Activity at the volcano has remained at an increased level today with continuation of the swarm of volcano-tectonic earthquakes which started yesterday. The level of surface activity was low, with only a few rockfalls from the October 1 dome. However, further rock avalanches have occurred from the Galway's Wall in the past 24 hours and the wall remains very unstable. Further and bigger avalanches from the wall could happen at any time. A major collapse of the wall could expose hot, gas-rich magma from the lower sections of the dome, and trigger a lateral blast. This has the potential to cause major damage to St Patrick's and the surrounding areas, and the death of anyone in the area.
The October 1 dome is still growing, and further rockfalls and pyroclastic flows are likely down its northeastern and northern flanks. This means that the Tar River and Long Ground areas are especially dangerous and anyone entering in these areas is risking death. Continued collapse of the lava dome or catastrophic collapse of the Galway's Wall could lead rapidly to a further escalation in volcanic activity, and all residents of Montserrat are urged to follow the alert procedures and remain vigilant.
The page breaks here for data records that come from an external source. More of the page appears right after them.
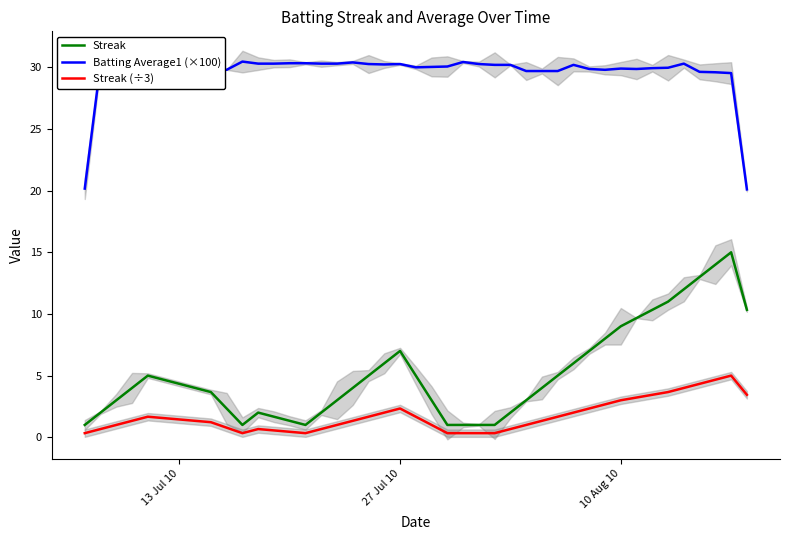

What is the highest value of the Streak series?

15.0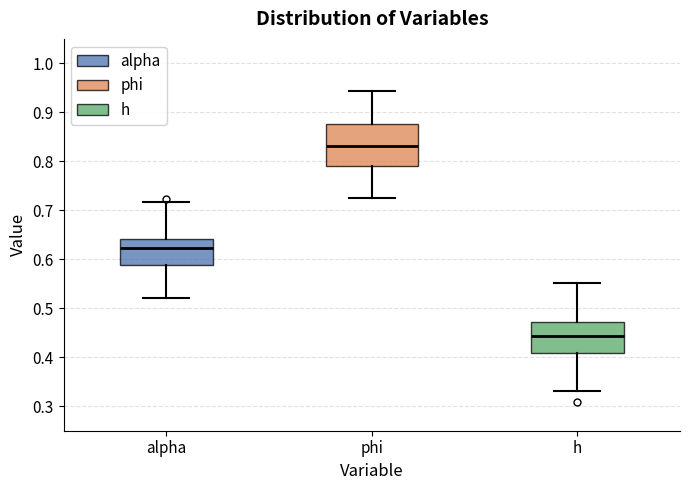

Reading left to right, transcribe this box plot: for each box, give where its median line is, the range the box spans, and where its two whiskers end, as read against the y-axis. The values are not printed on the chart, so give them approximately, as read against the axis.

alpha: median 0.62, box 0.59 to 0.64, whiskers 0.52 to 0.72
phi: median 0.83, box 0.79 to 0.88, whiskers 0.73 to 0.94
h: median 0.44, box 0.41 to 0.47, whiskers 0.33 to 0.55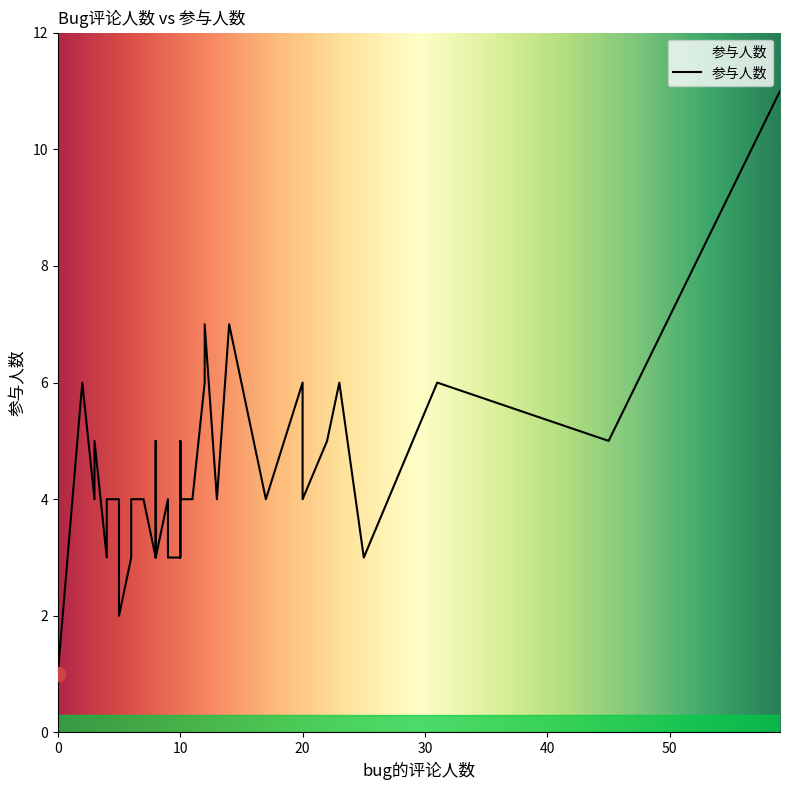

The chart shows a value of 1 at 6. True or false?

False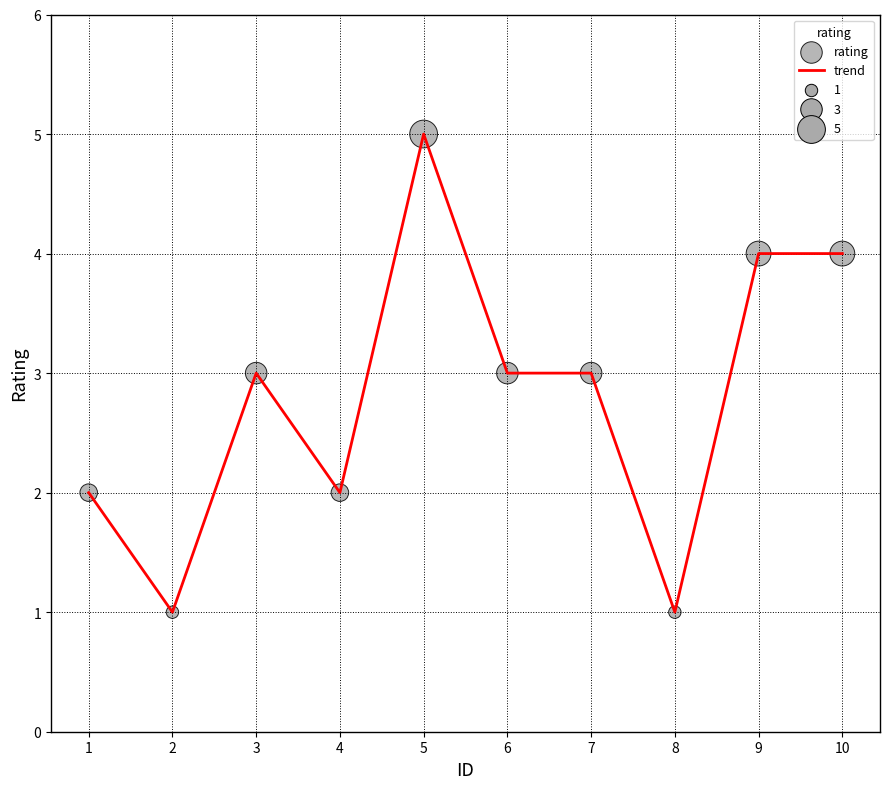

Which label corresponds to the largest value in the chart?

5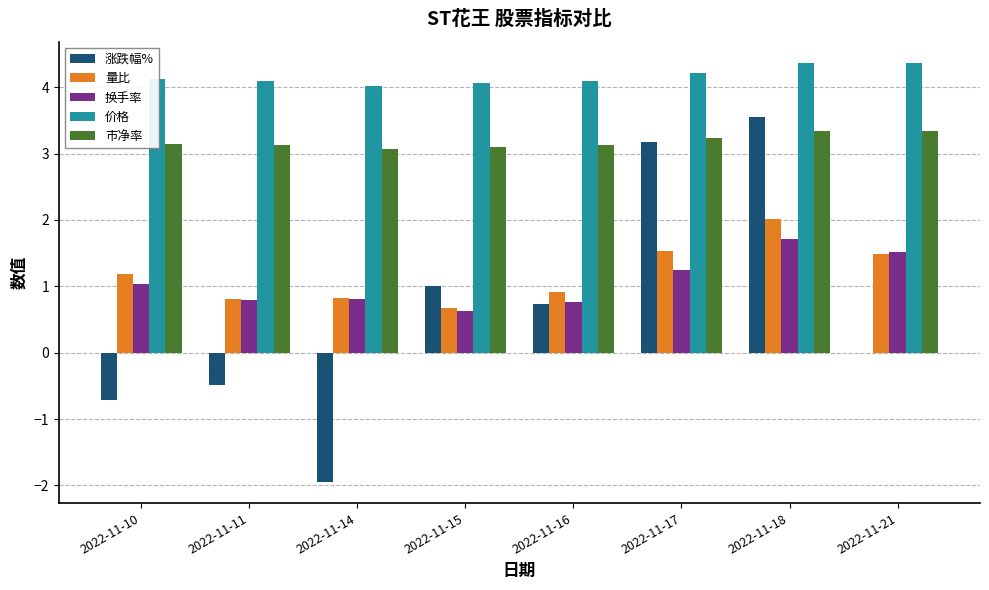

Is it true that 换手率 equals 1.2 at 2022-11-17?

True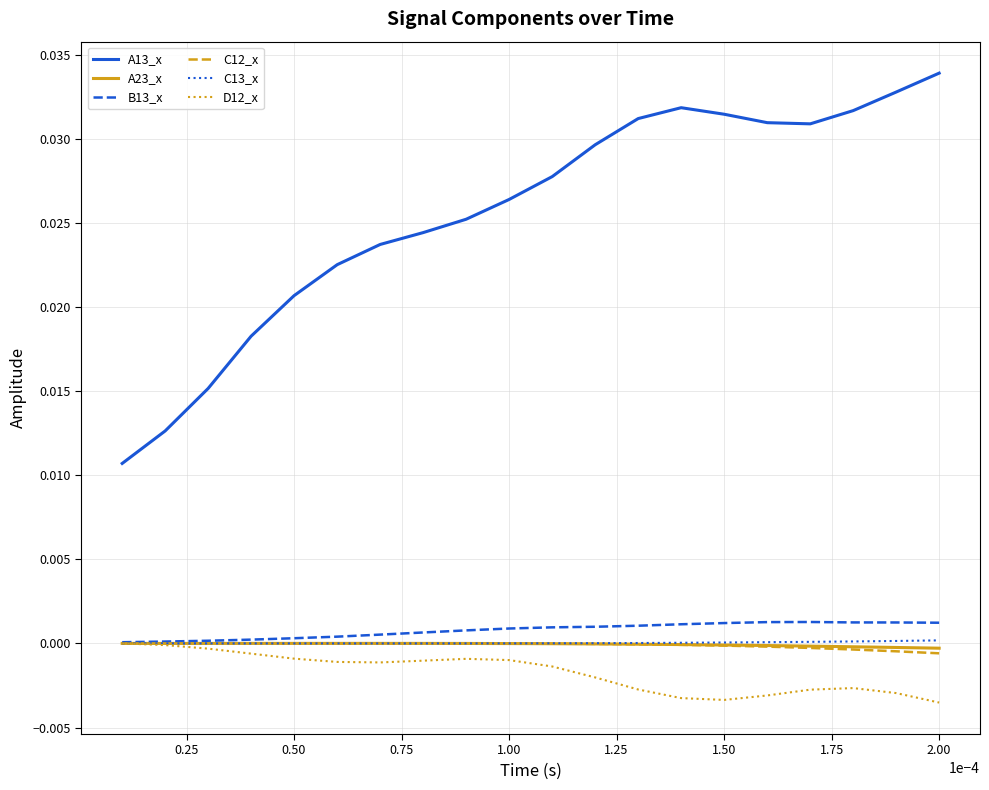

True or false: A13_x and C13_x cross at least once.

False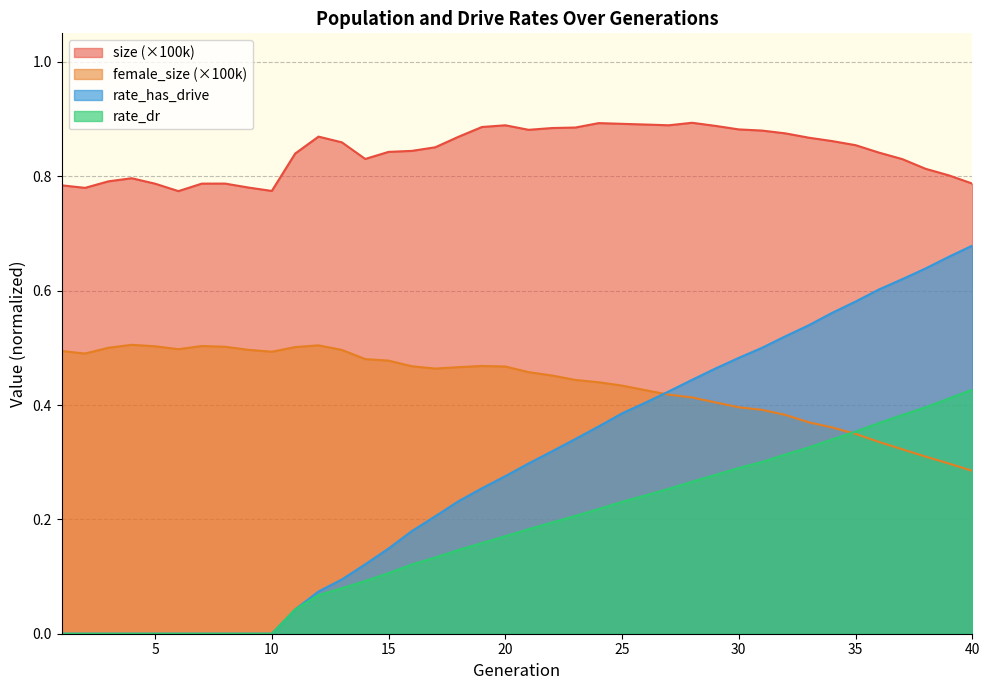

The size series shows 1.3 at 11. True or false?

False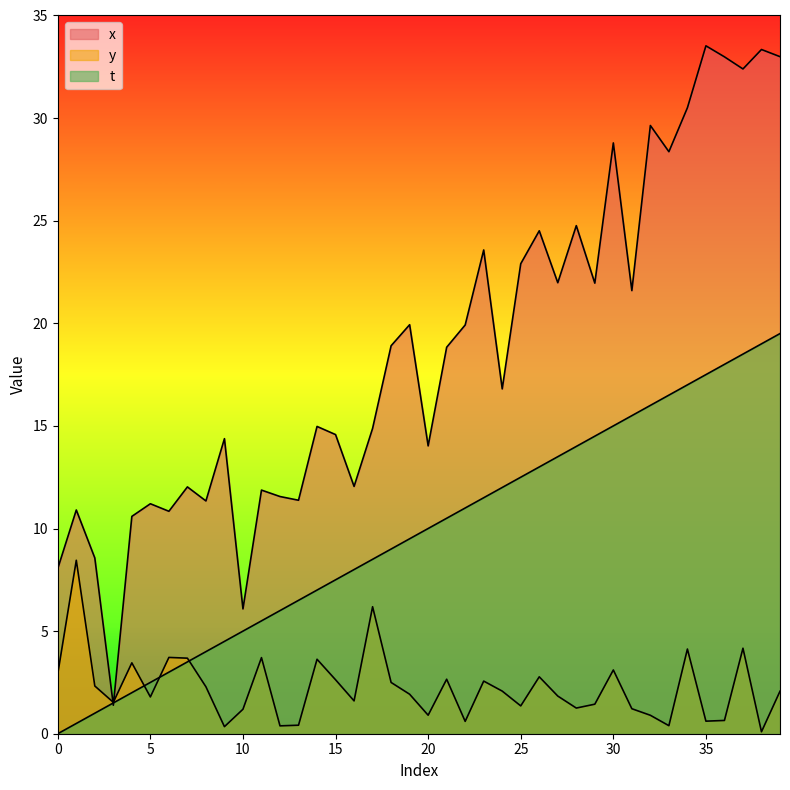

True or false: t and y intersect in this chart.

True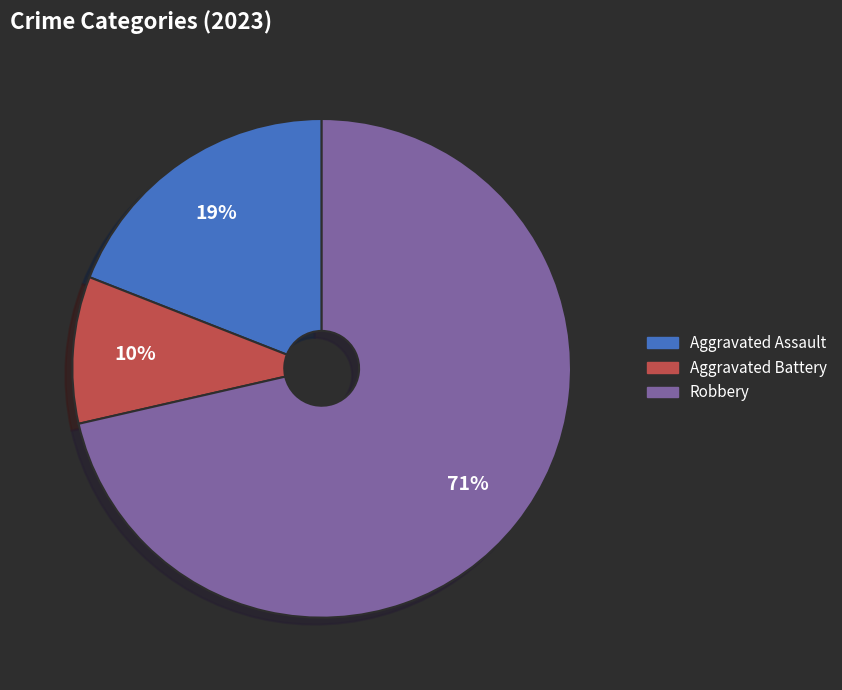

Rank the categories by value from lowest to highest.

Aggravated Battery, Aggravated Assault, Robbery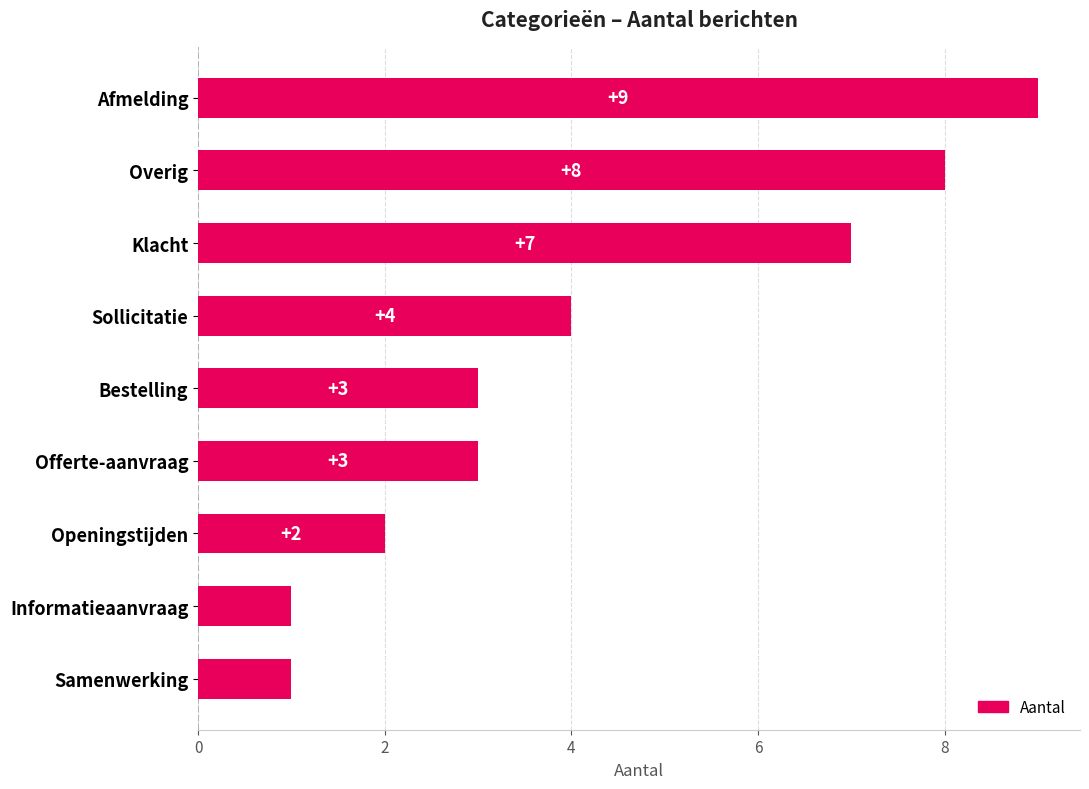

At which category does the chart reach its peak across all series?

Afmelding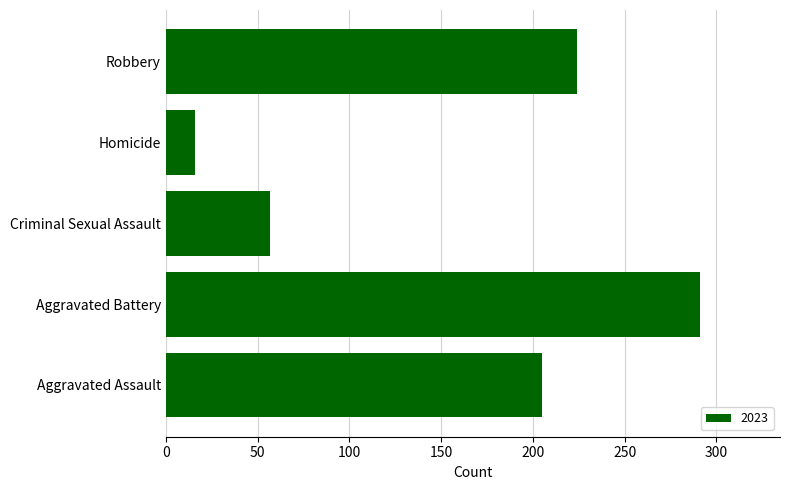

Reading top to bottom, extract all data points from this chart.

Robbery=224	Homicide=16	Criminal Sexual Assault=57	Aggravated Battery=291	Aggravated Assault=205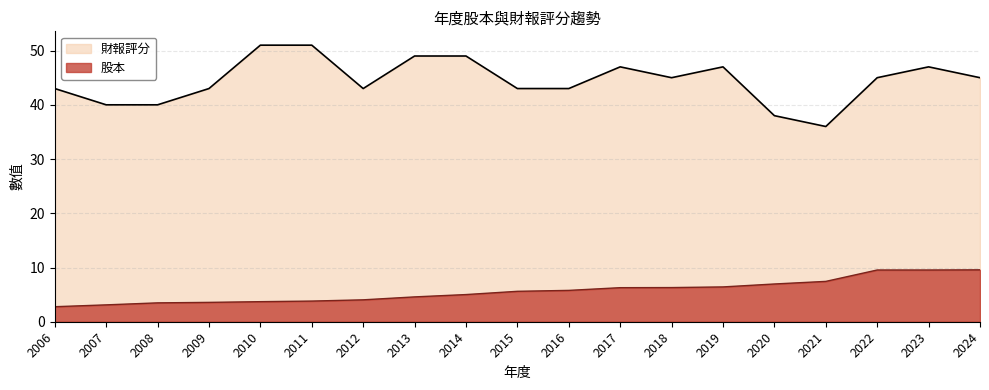

What is the difference between the maximum and minimum values in the 股本 series?

6.8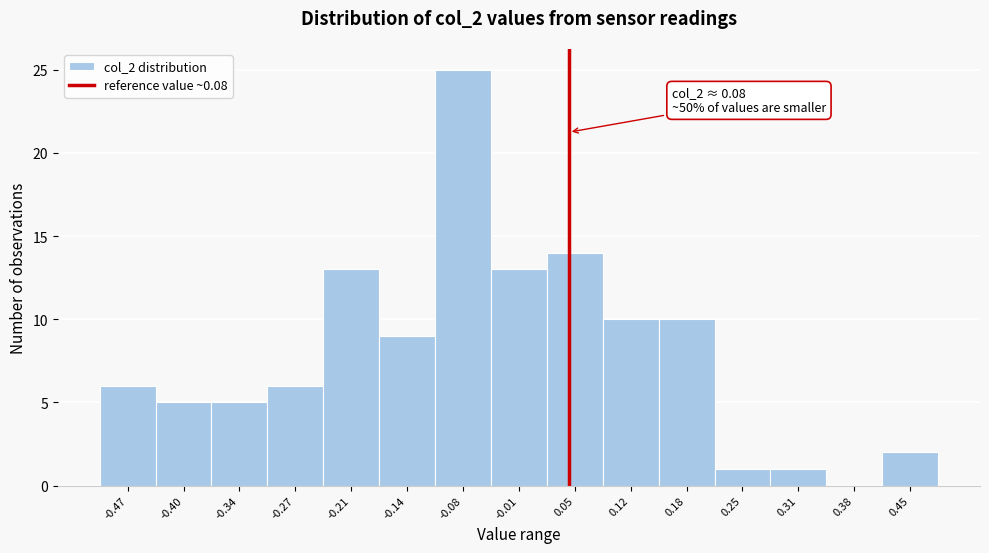

Reading left to right, extract all data points from this chart.

-0.47=6	-0.40=5	-0.34=5	-0.27=6	-0.21=13	-0.14=9	-0.08=25	-0.01=13	0.05=14	0.12=10	0.18=10	0.25=1	0.31=1	0.38=0	0.45=2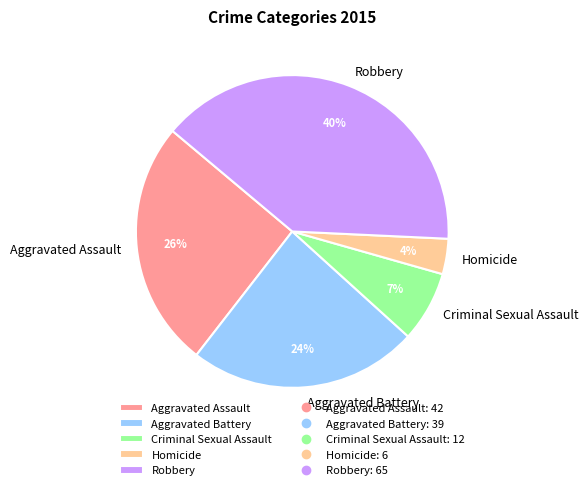

Combined, do Robbery and Homicide account for over 50%?

No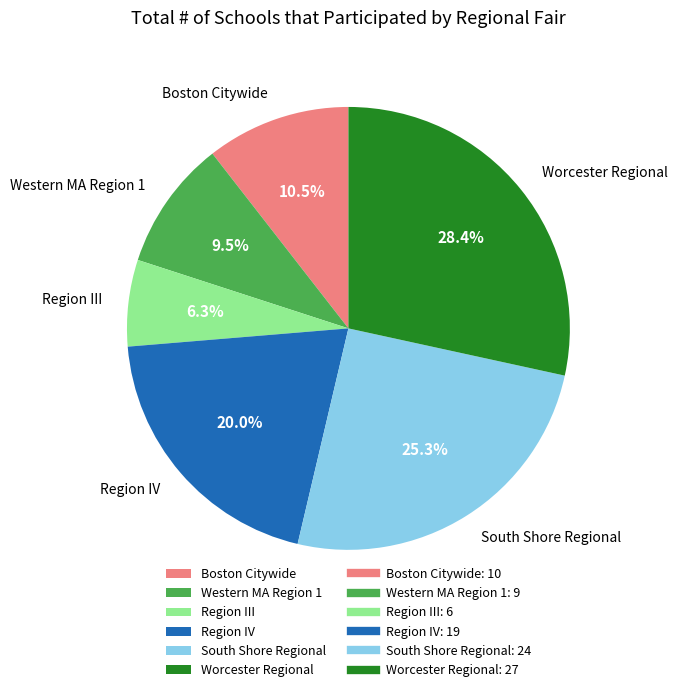

To the nearest percent, what percentage of the pie is South Shore Regional?

25%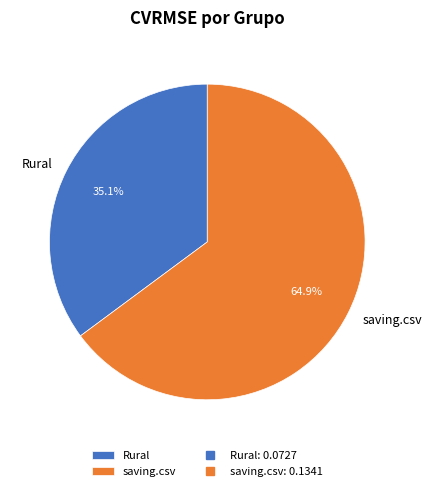

To the nearest percent, what is the average slice percentage?

50%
Inspections were made of the Galway's Wall during the day from the helicopter. Several new landslides were noted and new cracks are appearing each day. The wall remains highly unstable.
Seismic activity has been at a high level today, with continuation of a swarm of volcano-tectonic earthquakes. A total of 178 VTs have been recorded during the reporting period, all located at depths of less than 2 km beneath the crater. In addition to the VTs, 6 rockfall signals from the lava dome and one regional earthquake triggered the seismic network. Signals from rock avalanches on the Galway's Wall are now more easily distinguished and there were three which triggered the seismic network during the past 24 hours.
Excellent conditions enabled good views of the dome, a thorough dome survey and close inspection of the Galway's Wall to be made today. Dome growth appears currently to be concentrated in the northern sector of the October 1 dome, from where material might soon start spilling out and piling up against the Farrell's Wall.
An initial assessment of the possible tsunami (tidal wave) hazard from a catastrophic collapse of the Galway's Wall has shown that the only island under any significant threat is Guadeloupe, although even here, any tsunami is likely to be very small. In addition to the visit of Dr Barry Voight from tomorrow, several teams of French scientists will be on island during the week to help with further assessment of the landslide, lateral blast and tsunami hazards, especially with respect to how these activities might impact upon Guadeloupe.